One question this chapter has left open points the way there. The notifier system depends on Notifier everywhere except in a single place: wherever the list of channels is actually assembled, some code must still name EmailNotifier, SmsNotifier, and now PushNotifier in order to create them. Concentrating and controlling that one place, so that a new channel can be wired in without editing the code that assembles the system, is the start of Part 3. From there it takes up the larger questions of evolution and scale: how a program is composed from interchangeable parts, how it admits extensions it was not shipped with, and how change is managed across many modules and the teams that own them.

The principle underlying this arrangement already has a name. Code at every layer should depend on abstractions rather than on concrete classes: alertAll(..) depends on Notifier, never on EmailNotifier or SmsNotifier, so the policy of "alert all channels" is decoupled from the delivery of any one. That inversion, where high-level policy reaches down to an abstraction rather than directly to a concrete implementation, is called the Dependency Inversion Principle, and Part 3 develops it into the question of who constructs the concrete objects and how they are wired together at the program's boundary.

The notifier system in its final form illustrates what the principle looks like once it is in place. alertAll has not changed since it was first written; only the list of channels has grown:

const channels: Notifier[] = [
    new EmailNotifier("ops@example.com"),
    new SmsNotifier("+1-555-0100"),
    new PushNotifier("device-42"),
];
alertAll(channels, "deploy complete");

The open/closed property can be verified directly. A CapturingNotifier, written after alertAll, drops into any channel list and is exercised by the same function with no modification:

class CapturingNotifier extends BaseNotifier {
    public delivered: string = "";

    protected deliver(text: string): void {
        this.delivered = text;
    }
}

const capture = new CapturingNotifier();
alertAll([capture], "deploy complete");
expect(capture.delivered).to.equal("[ALERT] deploy complete");

alertAll(..) has no knowledge of CapturingNotifier, yet it works with it. That is what closed to modification and open for extension means in practice.

Exercise: A Text Transformation Pipeline

As a content pipeline developer, I want to apply a configurable sequence of text transformations, so that new processing steps can be added without changing the pipeline itself.

Design and implement a text transformation pipeline from scratch.

A text transformer is any object that can take a string and return a transformed version of it. Design a TextTransformer interface with a single transform(text: string): string method.

A pipeline applies a sequence of transformers in order: the output of one becomes the input of the next. Implement an applyAll function that takes a list of TextTransformer objects and a starting string, applies each in sequence, and returns the final result.

Implement two initial transformers: a TrimTransformer that strips leading and trailing whitespace, and an UpperCaseTransformer that converts its input to uppercase.
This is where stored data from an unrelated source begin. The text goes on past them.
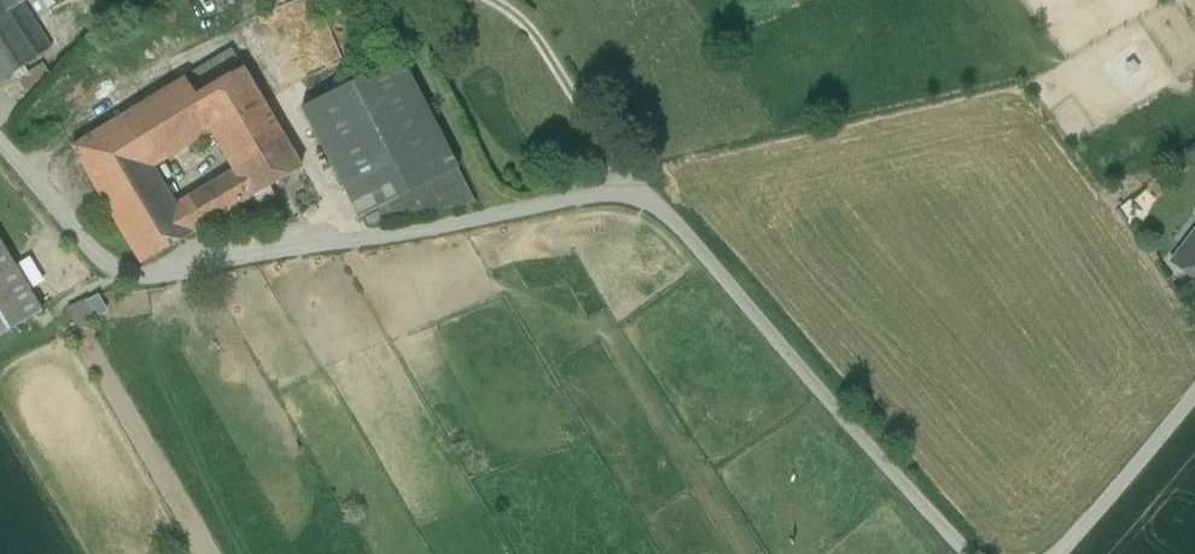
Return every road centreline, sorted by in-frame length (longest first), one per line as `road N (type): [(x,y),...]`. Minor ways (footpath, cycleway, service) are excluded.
road 1 (track): [(966,553),(682,220),(647,193),(591,181),(162,277),(120,268),(0,144)]
road 2 (track): [(1051,553),(1194,369)]

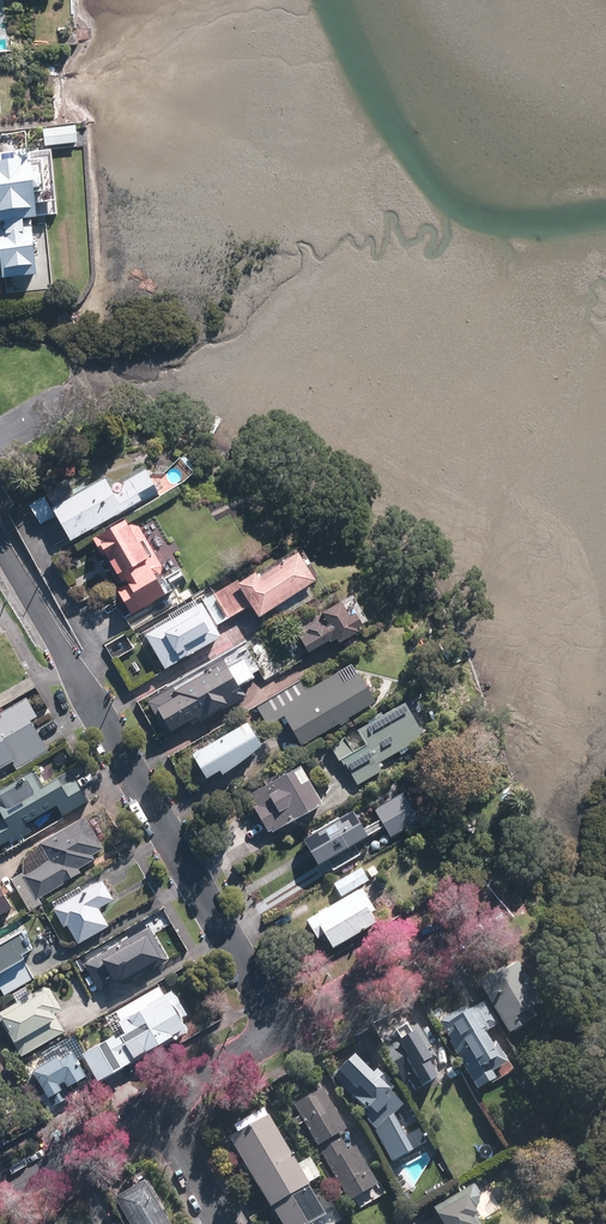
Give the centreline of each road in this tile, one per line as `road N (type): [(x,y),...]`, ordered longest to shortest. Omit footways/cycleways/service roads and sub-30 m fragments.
road 1 (residential): [(0,541),(277,1033)]
road 2 (residential): [(495,910),(277,1033)]
road 3 (residential): [(153,1104),(0,1193)]
road 4 (residential): [(277,1033),(153,1104)]
road 5 (residential): [(153,1104),(224,1223)]

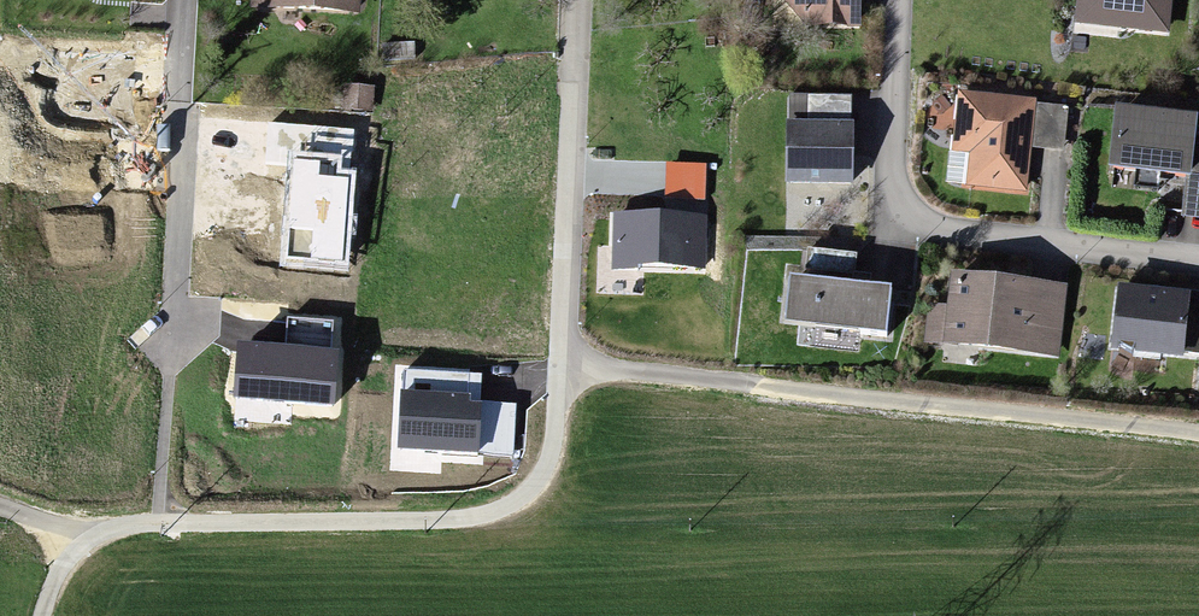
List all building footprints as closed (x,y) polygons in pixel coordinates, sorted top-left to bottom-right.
[(244,7),(352,14),(353,0),(245,0),(244,7)] [(772,15),(850,19),(851,0),(773,0),(772,15)] [(1072,19),(1169,31),(1173,0),(1074,0),(1072,19)] [(1040,98),(958,87),(947,181),(1028,191),(1040,98)] [(1115,103),(1109,165),(1185,173),(1180,216),(1198,218),(1198,112),(1115,103)] [(853,120),(784,121),(785,184),(853,183),(853,120)] [(320,161),(293,159),(287,228),(313,230),(310,258),(343,260),(350,177),(319,174),(320,161)] [(707,213),(613,211),(612,269),(706,270),(707,213)] [(1069,284),(951,269),(941,341),(1060,356),(1069,284)] [(881,288),(782,279),(778,319),(878,328),(881,288)] [(1117,282),(1110,347),(1198,357),(1198,291),(1117,282)] [(339,348),(238,340),(234,396),(335,404),(339,348)] [(471,393),(401,389),(398,447),(479,451),(481,401),(470,401),(471,393)]
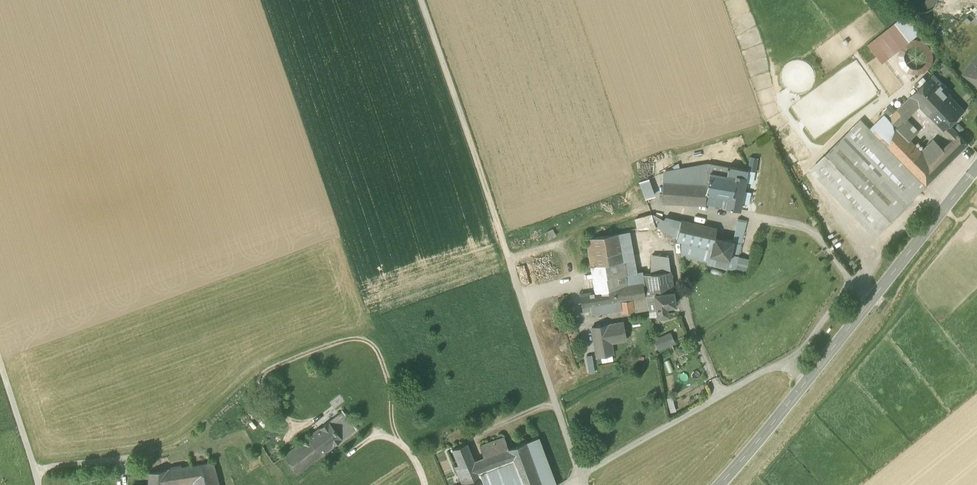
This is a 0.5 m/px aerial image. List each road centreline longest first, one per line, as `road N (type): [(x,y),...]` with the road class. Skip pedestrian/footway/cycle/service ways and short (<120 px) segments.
road 1 (track): [(420,0),(509,263)]
road 2 (tertiary): [(806,385),(976,168)]
road 3 (unclassified): [(580,478),(778,364),(806,385)]
road 4 (track): [(509,263),(580,478)]
road 5 (track): [(509,263),(654,206)]
road 6 (tertiary): [(720,484),(806,385)]
road 7 (unclassified): [(37,484),(0,365)]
Work through the following:

1. Extension. Add a PrefixTransformer that takes a fixed string in its constructor and prepends it to its input. List every class or function outside PrefixTransformer itself that needed to change.
2. Order matters. Write a test showing that applying trim then uppercase to " hello " produces "HELLO". Write a second test showing that reversing the two transformers produces a different result. What does this say about what applyAll guarantees?
3. Verification. Write a CapturingTransformer that records the input it receives and returns it unchanged. Use it to confirm that applyAll passes the correct accumulated text to each transformer in sequence.
4. The axis. Your pipeline is open for new transformers. Suppose the requirement is to skip a transformation when its input is shorter than a given length. What would need to change, and why does TextTransformer not help with this?